*Records for this task:*
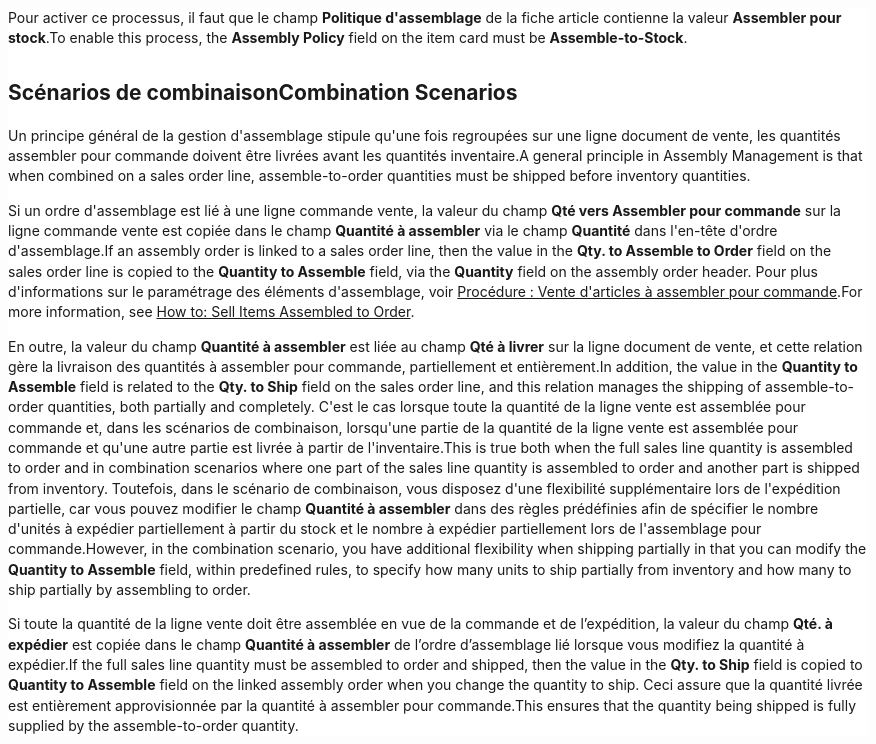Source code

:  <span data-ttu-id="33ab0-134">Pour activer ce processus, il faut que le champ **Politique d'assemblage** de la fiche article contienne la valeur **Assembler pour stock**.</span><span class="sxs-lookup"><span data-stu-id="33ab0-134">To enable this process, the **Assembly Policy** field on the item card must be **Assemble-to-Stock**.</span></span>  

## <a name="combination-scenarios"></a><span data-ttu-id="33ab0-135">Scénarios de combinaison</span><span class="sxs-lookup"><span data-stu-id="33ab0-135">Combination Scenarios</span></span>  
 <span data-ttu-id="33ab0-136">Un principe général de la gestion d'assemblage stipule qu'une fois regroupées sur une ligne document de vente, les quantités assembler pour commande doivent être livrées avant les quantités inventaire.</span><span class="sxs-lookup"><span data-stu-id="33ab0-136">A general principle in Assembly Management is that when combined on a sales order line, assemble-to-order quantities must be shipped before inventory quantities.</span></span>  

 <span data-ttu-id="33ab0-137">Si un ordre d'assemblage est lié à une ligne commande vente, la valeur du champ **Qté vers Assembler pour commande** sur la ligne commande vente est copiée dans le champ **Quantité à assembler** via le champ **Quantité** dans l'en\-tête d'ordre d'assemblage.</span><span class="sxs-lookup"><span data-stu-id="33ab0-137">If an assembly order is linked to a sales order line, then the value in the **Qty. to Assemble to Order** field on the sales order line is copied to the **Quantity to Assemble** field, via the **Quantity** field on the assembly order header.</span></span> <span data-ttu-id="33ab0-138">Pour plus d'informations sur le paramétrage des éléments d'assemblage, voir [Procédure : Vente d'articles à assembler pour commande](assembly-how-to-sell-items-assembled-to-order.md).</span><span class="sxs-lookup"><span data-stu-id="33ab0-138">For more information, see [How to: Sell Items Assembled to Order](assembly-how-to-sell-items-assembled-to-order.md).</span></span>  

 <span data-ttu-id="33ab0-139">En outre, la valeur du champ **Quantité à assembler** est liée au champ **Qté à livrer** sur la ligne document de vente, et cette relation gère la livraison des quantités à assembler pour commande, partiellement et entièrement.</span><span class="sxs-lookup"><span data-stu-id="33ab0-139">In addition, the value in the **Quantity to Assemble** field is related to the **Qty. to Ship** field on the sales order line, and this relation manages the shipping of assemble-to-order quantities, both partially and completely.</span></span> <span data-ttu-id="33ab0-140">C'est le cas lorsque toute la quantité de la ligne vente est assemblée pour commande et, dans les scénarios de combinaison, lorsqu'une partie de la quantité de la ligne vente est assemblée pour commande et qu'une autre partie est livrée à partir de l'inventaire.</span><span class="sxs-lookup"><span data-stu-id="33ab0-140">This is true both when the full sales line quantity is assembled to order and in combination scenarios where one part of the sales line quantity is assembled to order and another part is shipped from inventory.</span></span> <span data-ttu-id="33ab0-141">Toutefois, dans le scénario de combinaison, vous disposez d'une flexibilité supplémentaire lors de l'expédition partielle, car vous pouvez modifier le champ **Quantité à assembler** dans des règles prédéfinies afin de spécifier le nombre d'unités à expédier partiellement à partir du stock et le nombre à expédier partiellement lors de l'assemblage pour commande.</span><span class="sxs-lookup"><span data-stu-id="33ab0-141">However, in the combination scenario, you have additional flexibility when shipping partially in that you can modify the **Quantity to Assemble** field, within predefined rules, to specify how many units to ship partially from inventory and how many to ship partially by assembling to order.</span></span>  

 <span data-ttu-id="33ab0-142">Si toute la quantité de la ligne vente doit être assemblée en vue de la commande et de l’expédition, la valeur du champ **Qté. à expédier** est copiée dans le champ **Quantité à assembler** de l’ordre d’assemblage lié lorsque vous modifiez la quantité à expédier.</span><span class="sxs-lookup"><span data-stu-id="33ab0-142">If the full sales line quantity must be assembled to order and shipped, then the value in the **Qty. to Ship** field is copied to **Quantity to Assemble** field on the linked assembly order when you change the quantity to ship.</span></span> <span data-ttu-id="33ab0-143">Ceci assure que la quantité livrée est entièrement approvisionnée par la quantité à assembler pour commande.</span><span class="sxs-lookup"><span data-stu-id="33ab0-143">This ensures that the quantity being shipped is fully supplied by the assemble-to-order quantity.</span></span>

*Exercise prompt:* Every record above should reappear exactly, with the pictures gone.

*Output for this exercise:*
Source code

:  <span data-ttu-id="33ab0-134">Pour activer ce processus, il faut que le champ **Politique d'assemblage** de la fiche article contienne la valeur **Assembler pour stock**.</span><span class="sxs-lookup"><span data-stu-id="33ab0-134">To enable this process, the **Assembly Policy** field on the item card must be **Assemble-to-Stock**.</span></span>  

## <a name="combination-scenarios"></a><span data-ttu-id="33ab0-135">Scénarios de combinaison</span><span class="sxs-lookup"><span data-stu-id="33ab0-135">Combination Scenarios</span></span>  
 <span data-ttu-id="33ab0-136">Un principe général de la gestion d'assemblage stipule qu'une fois regroupées sur une ligne document de vente, les quantités assembler pour commande doivent être livrées avant les quantités inventaire.</span><span class="sxs-lookup"><span data-stu-id="33ab0-136">A general principle in Assembly Management is that when combined on a sales order line, assemble-to-order quantities must be shipped before inventory quantities.</span></span>  

 <span data-ttu-id="33ab0-137">Si un ordre d'assemblage est lié à une ligne commande vente, la valeur du champ **Qté vers Assembler pour commande** sur la ligne commande vente est copiée dans le champ **Quantité à assembler** via le champ **Quantité** dans l'en\-tête d'ordre d'assemblage.</span><span class="sxs-lookup"><span data-stu-id="33ab0-137">If an assembly order is linked to a sales order line, then the value in the **Qty. to Assemble to Order** field on the sales order line is copied to the **Quantity to Assemble** field, via the **Quantity** field on the assembly order header.</span></span> <span data-ttu-id="33ab0-138">Pour plus d'informations sur le paramétrage des éléments d'assemblage, voir [Procédure : Vente d'articles à assembler pour commande](assembly-how-to-sell-items-assembled-to-order.md).</span><span class="sxs-lookup"><span data-stu-id="33ab0-138">For more information, see [How to: Sell Items Assembled to Order](assembly-how-to-sell-items-assembled-to-order.md).</span></span>  

 <span data-ttu-id="33ab0-139">En outre, la valeur du champ **Quantité à assembler** est liée au champ **Qté à livrer** sur la ligne document de vente, et cette relation gère la livraison des quantités à assembler pour commande, partiellement et entièrement.</span><span class="sxs-lookup"><span data-stu-id="33ab0-139">In addition, the value in the **Quantity to Assemble** field is related to the **Qty. to Ship** field on the sales order line, and this relation manages the shipping of assemble-to-order quantities, both partially and completely.</span></span> <span data-ttu-id="33ab0-140">C'est le cas lorsque toute la quantité de la ligne vente est assemblée pour commande et, dans les scénarios de combinaison, lorsqu'une partie de la quantité de la ligne vente est assemblée pour commande et qu'une autre partie est livrée à partir de l'inventaire.</span><span class="sxs-lookup"><span data-stu-id="33ab0-140">This is true both when the full sales line quantity is assembled to order and in combination scenarios where one part of the sales line quantity is assembled to order and another part is shipped from inventory.</span></span> <span data-ttu-id="33ab0-141">Toutefois, dans le scénario de combinaison, vous disposez d'une flexibilité supplémentaire lors de l'expédition partielle, car vous pouvez modifier le champ **Quantité à assembler** dans des règles prédéfinies afin de spécifier le nombre d'unités à expédier partiellement à partir du stock et le nombre à expédier partiellement lors de l'assemblage pour commande.</span><span class="sxs-lookup"><span data-stu-id="33ab0-141">However, in the combination scenario, you have additional flexibility when shipping partially in that you can modify the **Quantity to Assemble** field, within predefined rules, to specify how many units to ship partially from inventory and how many to ship partially by assembling to order.</span></span>  

 <span data-ttu-id="33ab0-142">Si toute la quantité de la ligne vente doit être assemblée en vue de la commande et de l’expédition, la valeur du champ **Qté. à expédier** est copiée dans le champ **Quantité à assembler** de l’ordre d’assemblage lié lorsque vous modifiez la quantité à expédier.</span><span class="sxs-lookup"><span data-stu-id="33ab0-142">If the full sales line quantity must be assembled to order and shipped, then the value in the **Qty. to Ship** field is copied to **Quantity to Assemble** field on the linked assembly order when you change the quantity to ship.</span></span> <span data-ttu-id="33ab0-143">Ceci assure que la quantité livrée est entièrement approvisionnée par la quantité à assembler pour commande.</span><span class="sxs-lookup"><span data-stu-id="33ab0-143">This ensures that the quantity being shipped is fully supplied by the assemble-to-order quantity.</span></span>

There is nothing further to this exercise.